Posts Tagged ‘wellbutrin’

Dear Depression…

Posted: February 1, 2011 in Depression
Tags: , ,

I’m itchy and it’s your fault.

When I was a kid, I had chickenpox. I think they call it that because your arms flap around like restless chicken wings as you try to reach those infernal little bumps. I’m told I was itchier than a… thing that’s really itchy, I guess. I’m struggling for a metaphor here. Is there anything itchier than a kid with chickenpox? (Flea-bitten dogs don’t count!)

Turns out, yes, there is. It’s called a major allergic reaction to an internal irritant. I’m a goddamn walking welt. A red blotch monster. A frantically flapping fool. I went to bed one night a man and woke up the next day a failed science experiment.

You see, Depression, your abuse caused me to take a bit of a dip late last year. So, for the first time in my life, it was time to try an anti-depressant. Wellbutrin, the doc said. All the good stuff without the limp dick. Sounded good to me. Nobody likes a limp dick.

At first everything seemed fine. And then, BLAM. Welt City. Within two days I had bratwurst fingers. Bits and pieces swelled up randomly, like I was an inflating cartoon character. (A lot like that crazy evil dude on Roger Rabbit when he gets steamrollered and then pumps himself up again, actually.) And no, my dick was not one of those swollen pieces. I was too itchy to be a pervert.

And thanks to the large amounts of Wellbutrin built up in my system, this shit’s still kicking around. It’s been weeks now. I was in a Benadryl stupor for fourteen days. Bezuidenthustra the Blotchy Welt Zombie. Good times. Good times.

So I got nothing done. Nothing. The reaction gave me breathing problems, so I couldn’t even take advantage of my braindead state by busting ass at the gym. I stumbled through the days like Frankenstein in a fog. Ironic, when you think about it: here I am trying to avoid the fugue-like state you, Depression, put me into by taking medicine, and now the medicine’s making me even foggier thanks to this other medicine I need to take care of that medicine. The worst irony is that I can’t even take the non-drowsy stuff because the only other allergy I know of is that I break out in hives when I take any other over-the-counter anti-histamines. Fuck.
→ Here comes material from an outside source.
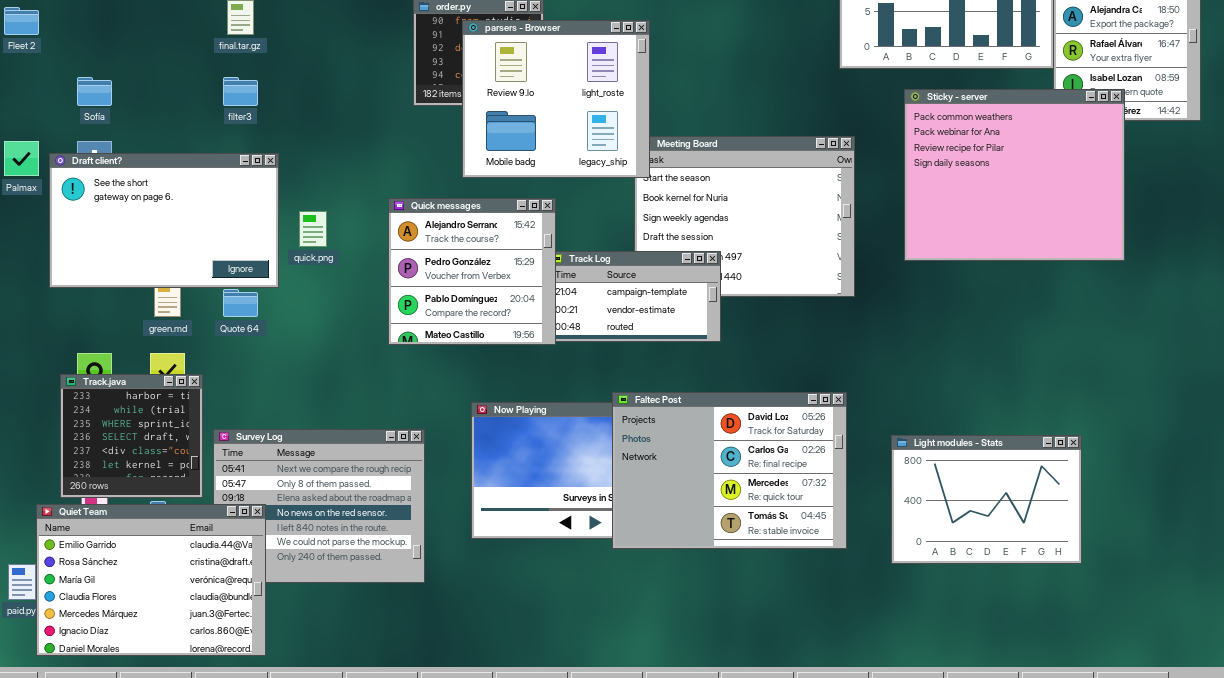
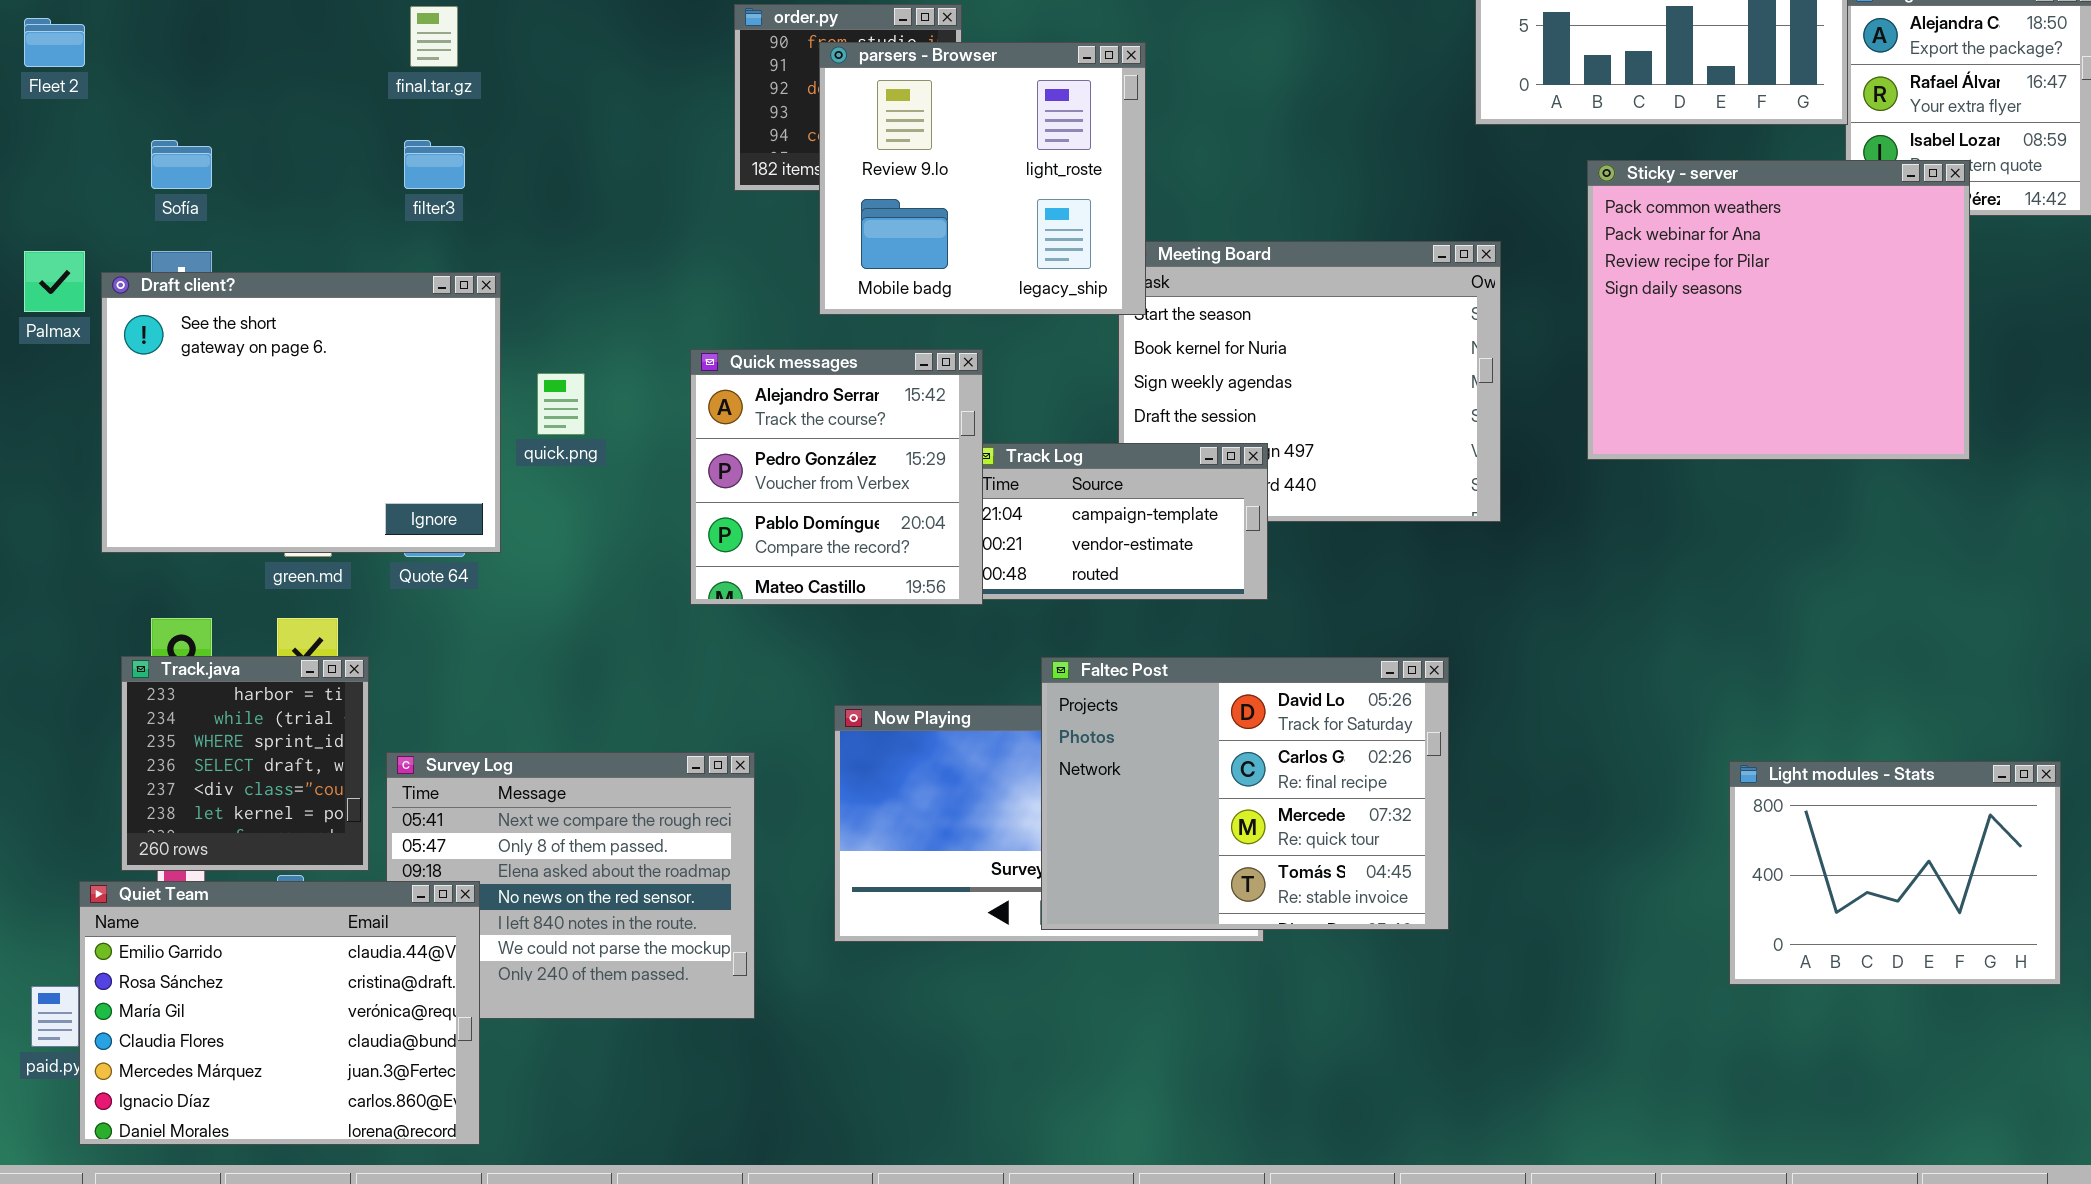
Draft client?: [49,153,279,288] -> [101,272,501,553], resized
Faltec Post: [612,392,847,549] -> [1041,657,1449,930], moved
Light modules - Stats: [891,435,1082,564] -> [1729,761,2061,985], moved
This might all sound funny to you, Depression, but I actually could’ve died. My internal organs are still wonky from the beating they took. The worst is over, but I feel like this is 1820 and I just recovered from consumption or cholera or something. And if it hadn’t been for you, none of this would ever have happened. You’re a plague in so many ways. Even the cure is a kick in the balls.

Don’t think this is going to keep me down, though. I actually feel much better. Okay, yeah, I’m still scratching like there’s athlete’s foot on my scalp, but fuck it, I can live with that. It’ll be gone soon.

And if this ever happens again, you can lick my welty balls, jackass.